- **Alıntı**
|---|

Ruhani, zirvenin DAEŞ’in Suriye ve Irak’ta yok olduğu bir döneme denk geldiğini belirterek, “Bütün dünyanın şunu bilmesi gerekiyor ki terör hiçbir ülke için iyi bir araç olamaz ve bütün ülkeler için tehlike yaratıyor. DAEŞ konusunda bunu gördük. DAEŞ’e yardım eden bütün ülkeler de bunu gördü. DAEŞ onların hepsine bir tehlike oluşturdu” ifadelerini kullandı.
Soçi Zirvesi’nin çok açık ve samimi bir ortamda yapıldığını ve üç ülkenin fikirlerini açıkça beyan ettiğini kaydeden Ruhani, “Amaç, burada oluşacak Ulusal Diyalog Kongresi’nde, bütün aktif tarafların, Suriye’ye karşı ve hatta rejim taraftarı olanların bir araya gelerek ülkenin geleceği için müzakere etmeleri” diye konuştu.

|---|

- **Çıkarılan Kayıtlar**
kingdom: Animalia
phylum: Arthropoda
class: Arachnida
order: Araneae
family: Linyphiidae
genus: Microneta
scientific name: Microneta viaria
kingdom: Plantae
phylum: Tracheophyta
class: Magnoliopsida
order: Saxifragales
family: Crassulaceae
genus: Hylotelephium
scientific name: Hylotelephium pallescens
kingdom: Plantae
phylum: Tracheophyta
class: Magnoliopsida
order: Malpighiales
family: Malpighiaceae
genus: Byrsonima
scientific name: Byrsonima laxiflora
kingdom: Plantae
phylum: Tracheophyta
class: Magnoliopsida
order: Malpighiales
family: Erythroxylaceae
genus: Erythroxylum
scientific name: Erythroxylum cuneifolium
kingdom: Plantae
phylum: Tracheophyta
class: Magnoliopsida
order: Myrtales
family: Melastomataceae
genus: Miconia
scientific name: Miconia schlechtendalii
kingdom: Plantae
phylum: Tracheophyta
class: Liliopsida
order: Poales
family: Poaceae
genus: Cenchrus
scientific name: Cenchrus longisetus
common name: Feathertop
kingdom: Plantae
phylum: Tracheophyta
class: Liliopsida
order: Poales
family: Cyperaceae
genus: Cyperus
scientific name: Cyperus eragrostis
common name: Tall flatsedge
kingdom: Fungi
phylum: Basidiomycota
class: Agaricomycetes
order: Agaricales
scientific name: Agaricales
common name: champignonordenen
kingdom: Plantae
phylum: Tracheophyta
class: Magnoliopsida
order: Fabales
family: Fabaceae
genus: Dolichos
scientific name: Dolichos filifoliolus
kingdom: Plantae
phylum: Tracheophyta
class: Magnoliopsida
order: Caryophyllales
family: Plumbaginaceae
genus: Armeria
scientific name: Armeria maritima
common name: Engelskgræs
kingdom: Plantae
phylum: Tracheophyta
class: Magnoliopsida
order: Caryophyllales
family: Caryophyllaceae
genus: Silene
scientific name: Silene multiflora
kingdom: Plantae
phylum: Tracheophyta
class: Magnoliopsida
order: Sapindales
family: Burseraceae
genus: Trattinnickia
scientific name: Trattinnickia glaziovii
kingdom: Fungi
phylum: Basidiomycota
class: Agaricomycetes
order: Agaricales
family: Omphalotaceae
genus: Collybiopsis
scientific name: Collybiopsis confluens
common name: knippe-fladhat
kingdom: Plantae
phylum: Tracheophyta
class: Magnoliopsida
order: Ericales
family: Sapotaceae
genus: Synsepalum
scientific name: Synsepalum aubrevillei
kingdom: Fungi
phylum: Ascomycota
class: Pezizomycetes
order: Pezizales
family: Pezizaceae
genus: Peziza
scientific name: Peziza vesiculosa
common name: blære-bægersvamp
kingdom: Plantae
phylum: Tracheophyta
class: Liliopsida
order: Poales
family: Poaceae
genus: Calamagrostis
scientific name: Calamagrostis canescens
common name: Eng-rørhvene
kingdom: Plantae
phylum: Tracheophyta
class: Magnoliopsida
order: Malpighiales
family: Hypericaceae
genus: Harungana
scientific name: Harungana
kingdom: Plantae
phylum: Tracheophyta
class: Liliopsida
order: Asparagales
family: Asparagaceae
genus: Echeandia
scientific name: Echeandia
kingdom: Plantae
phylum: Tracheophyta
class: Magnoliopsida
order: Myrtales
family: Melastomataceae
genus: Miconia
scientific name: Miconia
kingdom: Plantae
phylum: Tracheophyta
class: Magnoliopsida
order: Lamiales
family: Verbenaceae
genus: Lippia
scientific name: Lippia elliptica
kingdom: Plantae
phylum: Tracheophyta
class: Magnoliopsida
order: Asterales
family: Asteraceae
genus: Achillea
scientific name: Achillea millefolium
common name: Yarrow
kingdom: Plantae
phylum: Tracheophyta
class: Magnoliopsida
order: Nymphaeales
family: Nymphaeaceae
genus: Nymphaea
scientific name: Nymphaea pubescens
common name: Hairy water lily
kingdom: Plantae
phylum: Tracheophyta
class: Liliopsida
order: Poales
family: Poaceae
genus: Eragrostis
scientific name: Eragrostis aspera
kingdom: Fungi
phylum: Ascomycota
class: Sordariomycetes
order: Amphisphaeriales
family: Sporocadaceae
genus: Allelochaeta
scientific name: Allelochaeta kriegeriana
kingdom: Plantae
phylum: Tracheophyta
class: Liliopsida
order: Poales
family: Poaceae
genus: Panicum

|---|

- **Yapılacak Görev**
Soçi Zirvesi'ne dair alıntıyı, son cümlesinin ardından devam ettirin.

- **Nihai Sonuç**
Ruhani, şunları kaydetti:
“Bu kongrede yeni anayasa için zemin oluşacak ve yeni anayasa için özgür ve adil bir seçim yapılacak. Bu, bütün bölge için barış ve istikrar getirebilir. Bu üç ülke, özellikle Suriye’de olmak üzere, hassas Ortadoğu bölgesindeki barış ve istikrarın sağlanması, mültecilerin evlerine ve vatanlarına, kendi ülkelerine dönmeleri ve Suriye’nin yeniden imarı için tüm dünya ülkelerini destek vermeye çalışıyor.”
Türkiye, Rusya ve İran’ın, bu insanların ileride rahat bir yaşam sürmesi için fikir alışverişinde bulunduğunu ve kongrenin düzenlenmesi için mutabık kaldıklarını ifade eden Ruhani, “Üç ülkenin dışişleri bakanları, genelkurmay başkanları ve üç ülkedeki organlar bu kongrenin daha kolay yapılması için anlaştılar” dedi.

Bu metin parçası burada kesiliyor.